*** Begin section ***

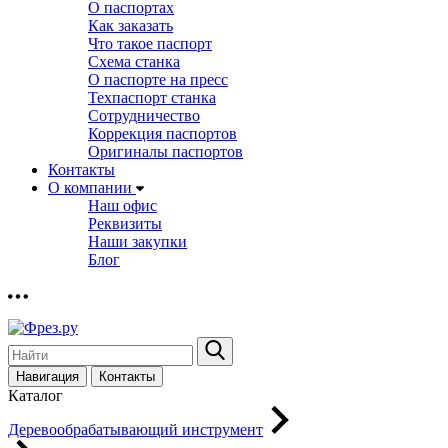
О паспортах
Как заказать
Что такое паспорт
Схема станка
О паспорте на пресс
Техпаспорт станка
Сотрудничество
Коррекция паспортов
Оригиналы паспортов
Контакты
О компании
Наш офис
Реквизиты
Наши закупки
Блог
Навигация
Контакты
Каталог
Деревообрабатывающий инструмент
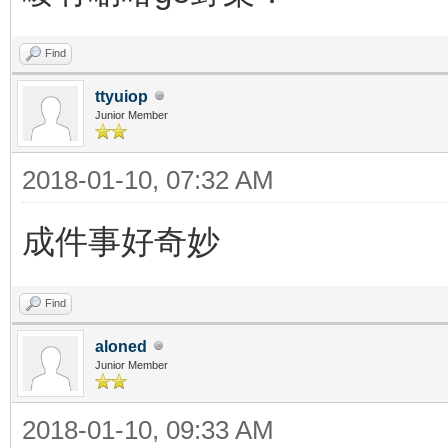
Find
ttyuiop
Junior Member
2018-01-10, 07:32 AM
成件事好奇妙
Find
aloned
Junior Member
2018-01-10, 09:33 AM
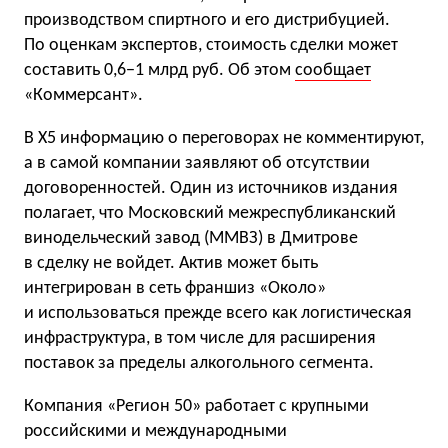
производством спиртного и его дистрибуцией.
По оценкам экспертов, стоимость сделки может
составить 0,6−1 млрд руб. Об этом
сообщает
«Коммерсант».
В X5 информацию о переговорах не комментируют,
а в самой компании заявляют об отсутствии
договоренностей. Один из источников издания
полагает, что Московский межреспубликанский
винодельческий завод (ММВЗ) в Дмитрове
в сделку не войдет. Актив может быть
интегрирован в сеть франшиз «Около»
и использоваться прежде всего как логистическая
инфраструктура, в том числе для расширения
поставок за пределы алкогольного сегмента.
Компания «Регион 50» работает с крупными
российскими и международными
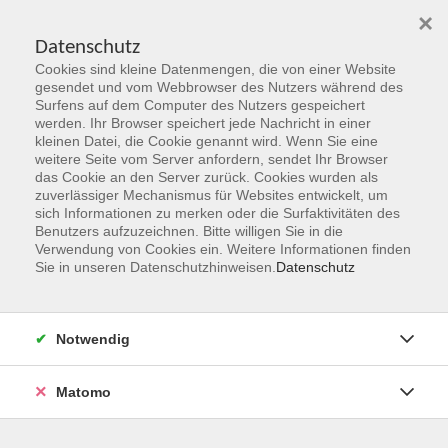
×
Datenschutz
Cookies sind kleine Datenmengen, die von einer Website
Skip to main content
gesendet und vom Webbrowser des Nutzers während des
Surfens auf dem Computer des Nutzers gespeichert
werden. Ihr Browser speichert jede Nachricht in einer
kleinen Datei, die Cookie genannt wird. Wenn Sie eine
Herbst 2026
weitere Seite vom Server anfordern, sendet Ihr Browser
das Cookie an den Server zurück. Cookies wurden als
Gemeinsam Zukunft entdecken,
zuverlässiger Mechanismus für Websites entwickelt, um
erschaffen, erleben
sich Informationen zu merken oder die Surfaktivitäten des
Benutzers aufzuzeichnen. Bitte willigen Sie in die
Verwendung von Cookies ein. Weitere Informationen finden
Jetzt unsere Kurse entdecken!
Sie in unseren Datenschutzhinweisen.
Datenschutz
Notwendig
Matomo
Kurskompass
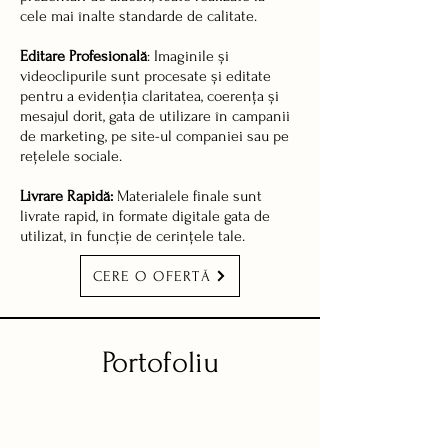
cele mai înalte standarde de calitate.
Editare Profesională
: Imaginile și
videoclipurile sunt procesate și editate
pentru a evidenția claritatea, coerența și
mesajul dorit, gata de utilizare în campanii
de marketing, pe site-ul companiei sau pe
rețelele sociale.
Livrare Rapidă:
Materialele finale sunt
livrate rapid, în formate digitale gata de
utilizat, în funcție de cerințele tale.
CERE O OFERTĂ
Portofoliu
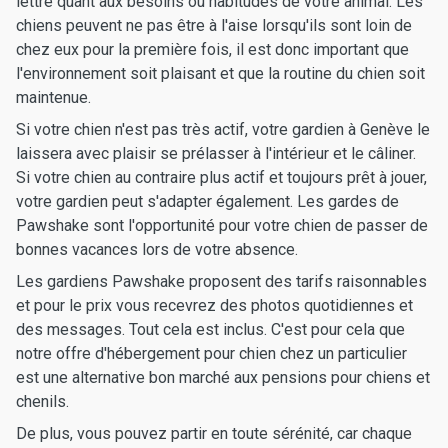
lettre quant aux besoins ou habitudes de votre animal. Les
chiens peuvent ne pas être à l'aise lorsqu'ils sont loin de
chez eux pour la première fois, il est donc important que
l'environnement soit plaisant et que la routine du chien soit
maintenue.
Si votre chien n'est pas très actif, votre gardien à Genève le
laissera avec plaisir se prélasser à l'intérieur et le câliner.
Si votre chien au contraire plus actif et toujours prêt à jouer,
votre gardien peut s'adapter également. Les gardes de
Pawshake sont l'opportunité pour votre chien de passer de
bonnes vacances lors de votre absence.
Les gardiens Pawshake proposent des tarifs raisonnables
et pour le prix vous recevrez des photos quotidiennes et
des messages. Tout cela est inclus. C'est pour cela que
notre offre d'hébergement pour chien chez un particulier
est une alternative bon marché aux pensions pour chiens et
chenils.
De plus, vous pouvez partir en toute sérénité, car chaque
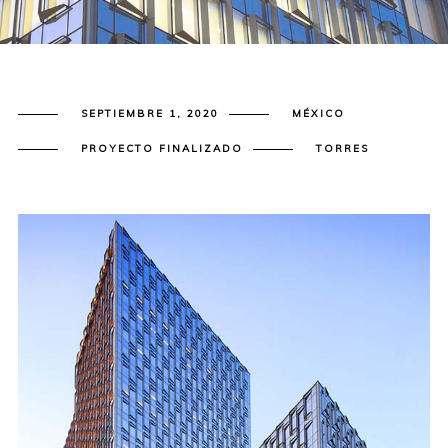
SEPTIEMBRE 1, 2020
MÉXICO
PROYECTO FINALIZADO
TORRES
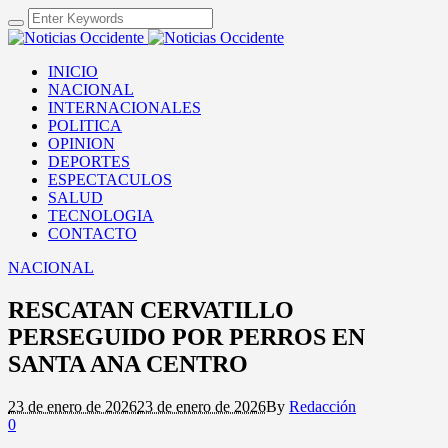
INICIO
NACIONAL
INTERNACIONALES
POLITICA
OPINION
DEPORTES
ESPECTACULOS
SALUD
TECNOLOGIA
CONTACTO
NACIONAL
RESCATAN CERVATILLO
PERSEGUIDO POR PERROS EN
SANTA ANA CENTRO
23 de enero de 2026
23 de enero de 2026
By
Redacción
0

*** End section ***

» **Activity**: Only one stretch of the listing is wanted: the lines starting at the one with "zuverlässiger Mechanismus für" and ending at the one with "bonnes vacances lors de votre absence.", copied exactly and free of pictures.

» **Result of this task**:
zuverlässiger Mechanismus für Websites entwickelt, um
erschaffen, erleben
sich Informationen zu merken oder die Surfaktivitäten des
Benutzers aufzuzeichnen. Bitte willigen Sie in die
Verwendung von Cookies ein. Weitere Informationen finden
Jetzt unsere Kurse entdecken!
Sie in unseren Datenschutzhinweisen.
Datenschutz
Notwendig
Matomo
Kurskompass
cele mai înalte standarde de calitate.
Editare Profesională
: Imaginile și
videoclipurile sunt procesate și editate
pentru a evidenția claritatea, coerența și
mesajul dorit, gata de utilizare în campanii
de marketing, pe site-ul companiei sau pe
rețelele sociale.
Livrare Rapidă:
Materialele finale sunt
livrate rapid, în formate digitale gata de
utilizat, în funcție de cerințele tale.
CERE O OFERTĂ
Portofoliu
lettre quant aux besoins ou habitudes de votre animal. Les
chiens peuvent ne pas être à l'aise lorsqu'ils sont loin de
chez eux pour la première fois, il est donc important que
l'environnement soit plaisant et que la routine du chien soit
maintenue.
Si votre chien n'est pas très actif, votre gardien à Genève le
laissera avec plaisir se prélasser à l'intérieur et le câliner.
Si votre chien au contraire plus actif et toujours prêt à jouer,
votre gardien peut s'adapter également. Les gardes de
Pawshake sont l'opportunité pour votre chien de passer de
bonnes vacances lors de votre absence.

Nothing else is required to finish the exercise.